The literary establishment loves long books

Il Man Booker prize he has been the mainstay of the literary establishment in the UK since the XNUMXs and proof of this trend can be found in roll of winners. Novels Winners of the first five years of the prize had an average extension of 300 pages, but also taking into account Julian Barnes' 2011 triumph with a 160-page short story (The Sense of an Ending), in the last five years novels rewarded count an average of 520 pages. This year's winner A Brief History of Seven Killings by Marlon James is 700 pages.

Max porter, editor of Granta who published the 800 pages of The Luminaries by Eleanor Catton thinks that it is difficult to think of a breakthrough that runs through the entire market, but believes that it is encouraging that gods libri so great e ambitious they meet still the taste of the public and the favor of criticizes. Porter explains:

In all cultures, people are debating about going digital, what devices will be used to access it, and so on. I think it is very important is there are more big books that say "Read me!”. The boom of TV shows, to which people devote dozens of hours to follow a single narrative, ha encouraged The publishers a support those authors they intend paint un large fresco. People have been seen to have the will, patience and stamina to keep up with a story and its characters as it unfolds over a large expanse.

Large books are well suited to being carried on electronic devices, but Porter isn't entirely convinced that digital reading is spurring this trend. In this regard, he cites studies that show two rather discouraging things: yes they start reading just Present in several = 60% of the books in electronic format and that the completion rate of some stocks fell around 20%.

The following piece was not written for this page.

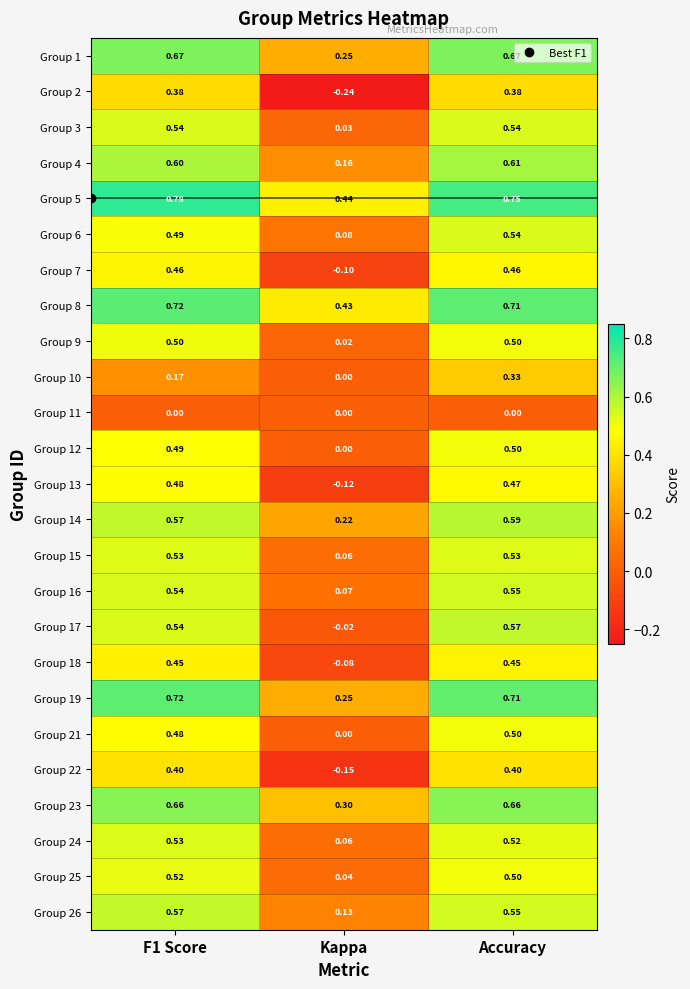

Is the value of Group 12 at Accuracy greater than the value of Group 23 at Kappa?

Yes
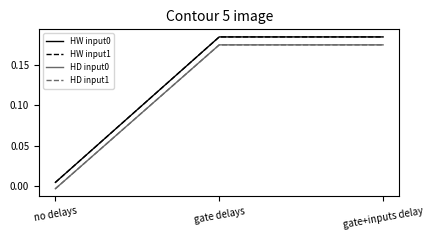

At no delays, list the series in order from largest to smallest.

HW input0, HW input1, HD input0, HD input1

A large book occupies an important space in your field of vision – continues Porter. And the a manifestation has been conducted physics of your intention to spend il time necessary to read it. The current tendency of books to increase one's waistline can instead be explained by a proud affirmation of identity. The novel has come to the brink of its denial. There are so many stimuli that demand our attention, so many forms of competition that novels have decided to be large and expansive to such an extent that they require us to sit in an armchair, turn off the cell phone and dedicate to the reading il time it takes.

 

Are swag novels an exception?

“This year there has been inflation of swag novels", He says Alex Bowler, managing director of Jonathan Cape who published his 900-page debut novel in the UK, City of fire by Garth Risk Hallberg. However the increase in pages that Flipsnack's investigation revealed, not is what check with manuscripts is captain on his table. “High-profile books may be big, but me not are awash with proposals of publication of 200 thousand words. Novels by 250-350 pages they are the majority of the proposals I receive and I assume it is also the size of the majority of manuscripts circulating in publishing houses"

The bestseller lists in recent years have been dominated by series, from Harry Potter to 50 shades of gray by EL James.

I think i books they are becoming more spacious than long Bowler says. By altering page space with more generous line spacing and slightly larger font, publishers can increase the size of a book. It may be that theaudience of a kind like books more airy in what he buys.

A sense of the perceived value of money in a bulky book was important in the heyday of physical commerce, says literary agent Clare Alexander, and this factor may still influence some readers, but that alone does not explain the growth of volume of novels. I would say a compensation element è given since renewed interest in story or in short novel well conceived and narrated. These days, the real struggle is publishing an insignificantly sized book. As an agent, the hardest thing is to stay in the middle. Mid-table, mid-size, mid-career, everything in between is tough."